After planting the two mystery olives, A1 had put up wire cages around them to protect them from the local wallaby population. We’ve realised that they aren’t at all interested in them, so the second two were spared the cage treatment.

A1 has been digging and planting hard, it really is tough work due to our clay soil, a lot of extra preparation for planting – and mulching with pea straw for the plants that like it. Miss E – sometimes known as Little Miss Helpful, or perhaps Little Miss Likes to Play in Dirt, has been helping too…

Little gardener

We left the others unprotected overnight to see how they would fare. Night one. Nothing. Night two, the Pink Lady got stripped bare (that sounds a bit wrong huh??). So A1 dutifully bought more wire and caged all the fruits to protect from the local wallabies.

But as you can see – for the Pink Lady, the damage was done…

Bare pink lady tree

This morning, I went out to check and they had done the same to the Lady in the Snow, even with the cage around it – mind you the cage was narrower on this one, so they may have been able to reach it anyway.
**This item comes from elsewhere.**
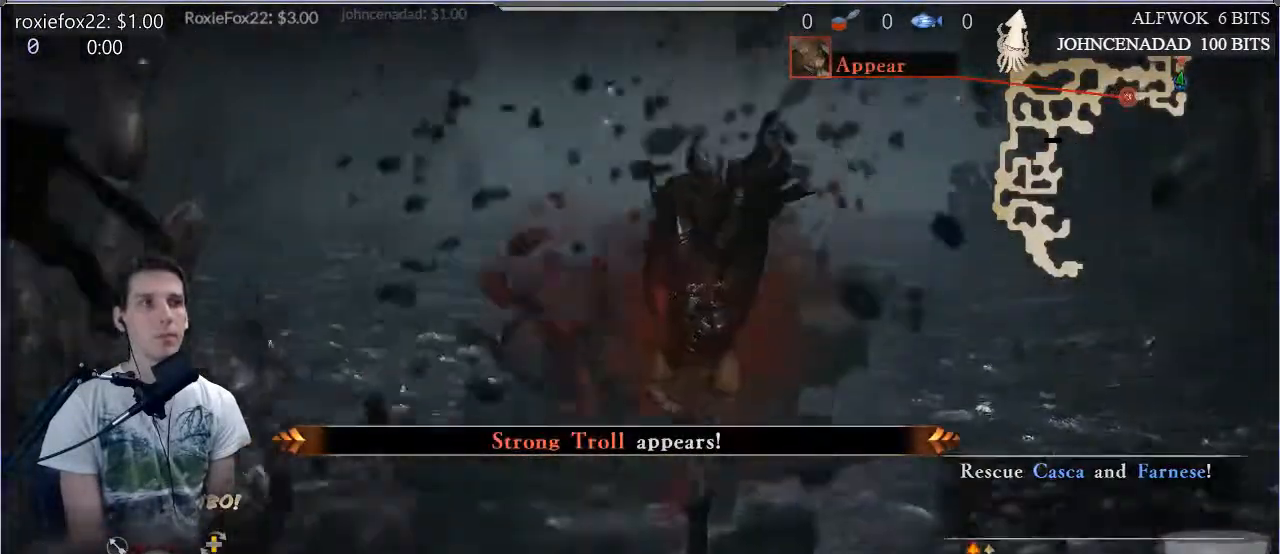
Gameplay with a controller (PlayStation layout); each line is a JSON object with the inputs held at the frame after it. "events" lists button and stick changes between this image and that frame as [ms after this image, input, new state], when the widget could be followed in between. Not read: L3 R3.
{"buttons": ["CROSS"], "left_stick": "center", "right_stick": "center", "events": [[100, "TRIANGLE", "up"], [317, "left_stick", "center"], [383, "CROSS", "down"]]}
You can see the Red Fuji in the background, totally unscathed. I think they just like apples with suggestive names… We’re hoping they recover!
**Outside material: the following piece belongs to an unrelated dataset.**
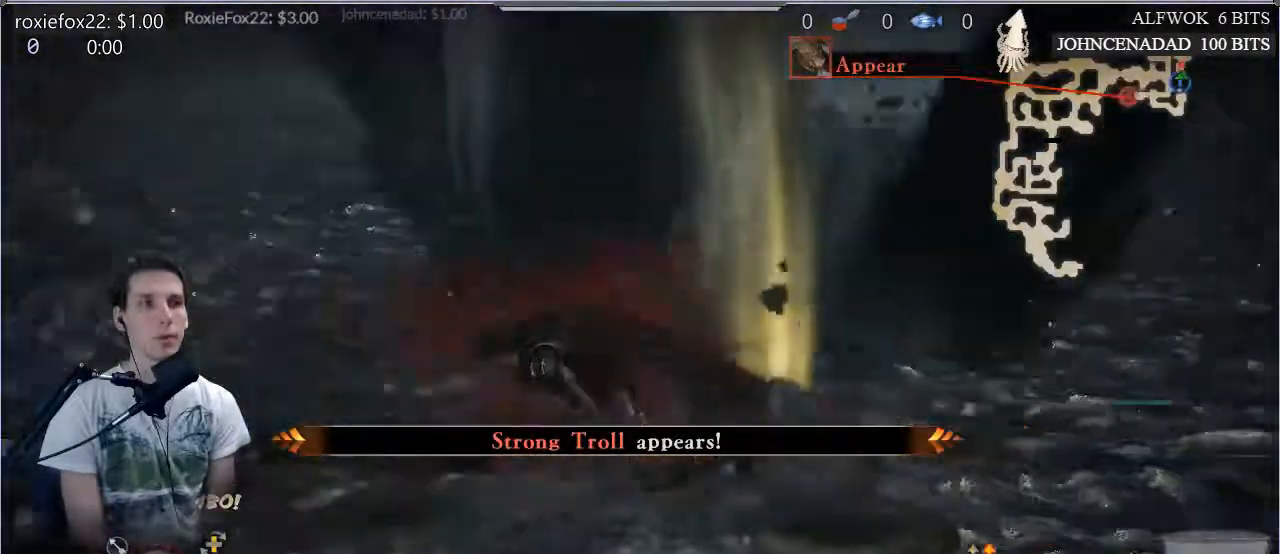
{"buttons": ["SQUARE"], "left_stick": "center", "right_stick": "left", "events": [[67, "CROSS", "up"], [167, "right_stick", "left"], [434, "SQUARE", "down"]]}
The lemon and lime are still yet to be planted. Though I noticed this morning, that the cute and innocent looking little hoppers have nibbled their way through the top leaves of the lemon as well. Lime is as yet, unscathed.

A1 has also been busy preparing the area where the raised veggie beds are to go – he had to get rid of a dead tree and slash tall grass, but this is the location. Closer to the house, in front of the orchard. The citrus trees will go to the right of here in a more sheltered position to the other orchard plants.

Veggie bed location

We also have a heap of natives to plant which will mostly go at the back of the block, to replace the trees that were cut down for the house site.  So we have some gums and melaleucas, will be lovely to see them take off and attract more birdlife…
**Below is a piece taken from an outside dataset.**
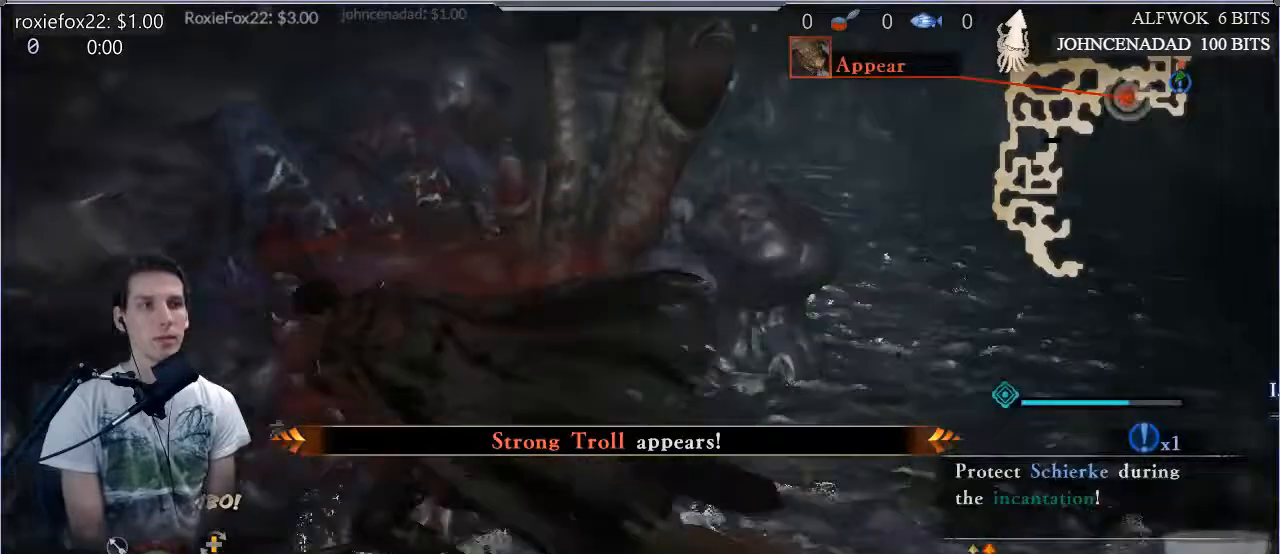
{"buttons": ["L1"], "left_stick": "down-left", "right_stick": "left", "events": [[100, "L1", "down"], [100, "SQUARE", "up"], [166, "SQUARE", "down"], [267, "left_stick", "down-left"], [300, "SQUARE", "up"], [333, "L1", "up"], [400, "SQUARE", "down"], [467, "L1", "down"], [500, "SQUARE", "up"]]}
We’ve also had an outbreak of something bringing up holes in the grass/dirt – corby grubs perhaps? But I’ve seen no evidence of grubs or anything. Any ideas?

Corby grub holes

And speaking of outbreaks… anyone else having millipede infestations of late? They are all around our eaves trying to get into our house of late – hundreds of them. totally gross. Any ideas on what to do to get rid of them?


Just so you aren’t left with that yucky image in your mind at the end of the post – here is a look at the orchard, not the best photo but the light was crappy!

Mixed fruit orchard



  1. So envious of your start towards Good Life fun! All I am managing atm are a strawberry plant and some golden oregano. Kale and basil definitely gone after the rain and subsequent attack of the killer snails but the mint looks like it might be making a comeback.

    Totally miss owning our own place, very limited as to what we can do here. Already planning the garden for when we build though.

    And nothing wrong with 3yos playing fetch. Mine likes a good belly scratch 😉

    • Gotta love puppydog role playing three years – slightly cleaner and less smelly than a real dog… Although you have both now don’t you!

      • Hi,
        I stumbled upon your site when I googled grubs. Our grass looks exactly like your 3rd picture from the bottom. Did you figure out what it is?

        • Hi Lois,

          Ours was corby grubs… That’s all I know at this point, they seem to have disappeared, and I haven’t been bothered to look up what they actually DO!